Горнорабочие (Решетников) - страница 2

- Ну-ка, дурак!..

Отъехав немного от столба, он слез с телеги, стегнул лошадь и пошел шагом.

Лошадь шла, чуть-чуть передвигая ноги, вероятно, потому, что она сызмальства приучена ходить так, а теперь, поработавши с хозяином вдоволь, она, знавшая хорошо эту дорогу, чуяла, что и ей скоро будет отдых: она то взмахивала хвостом, то вздыхала, то широко глядела вперед, то оглядывалась, умильно взглядывая на хозяина. Хозяин лошади то перестигал ее, то отставал от нее и тупо глядел на ее копыта: на двух ногах подков нет, на третьей подкова болтается.

- Э-эх, ты, сокол ясный, друг прекрасный! - прокричал он остановившейся вдруг лошади и замахнулся на нее. Лошадь вздрогнула, рванулась и пошла по-прежнему.

- Экая погода-то, осподи!.. В те поры… - шептал хозяин лошади - и вдруг углубился в свои мысли, и лицо его принимало различное выражение.

- Ты, говорит, Токменцов, - подлец, ленивец, плут… На-ткось!

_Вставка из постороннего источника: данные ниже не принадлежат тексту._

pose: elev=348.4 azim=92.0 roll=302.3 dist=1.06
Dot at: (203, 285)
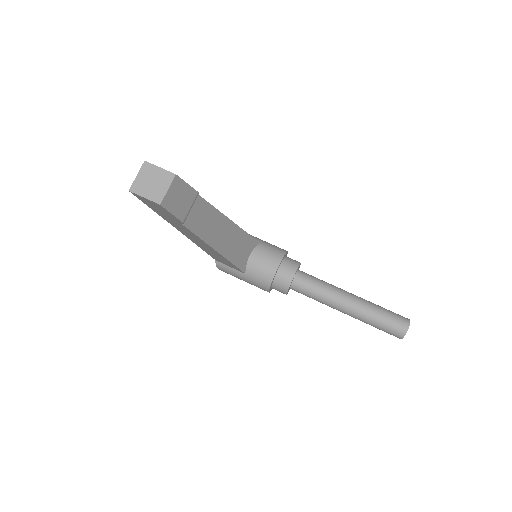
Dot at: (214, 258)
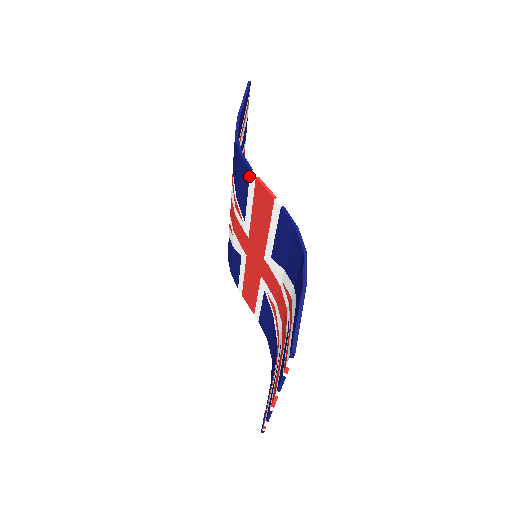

А зачем ты меня, ваше благородье, аспид проклятый, отодрал перед тем, как мне в крепильщиках назначение вышло состоять?.. А зачем ты, стерво варнацкое, урок поставил: разе я волен, што не мог представить восьми коробов в день?.. Твоя лошадь-то? Разе лошади такое назначение выходит?.. Ишь, три рубля следует, а на говорит, Токменцов, дурак ты экой, семигривенной… Ну-ну, бурко миленькой, золотой, серебряной, штоб те калачиков двадцать…

Токменцов рассуждал про себя и разговаривал с лошадью.

Телега Токменцова была не пустая. В ней что-то лежало, покрытое ветхой, мокрой и грязной рогожей. Под рогожей что-то шевелилось.

- Ганька! - вскрикнул вдруг Токменцов.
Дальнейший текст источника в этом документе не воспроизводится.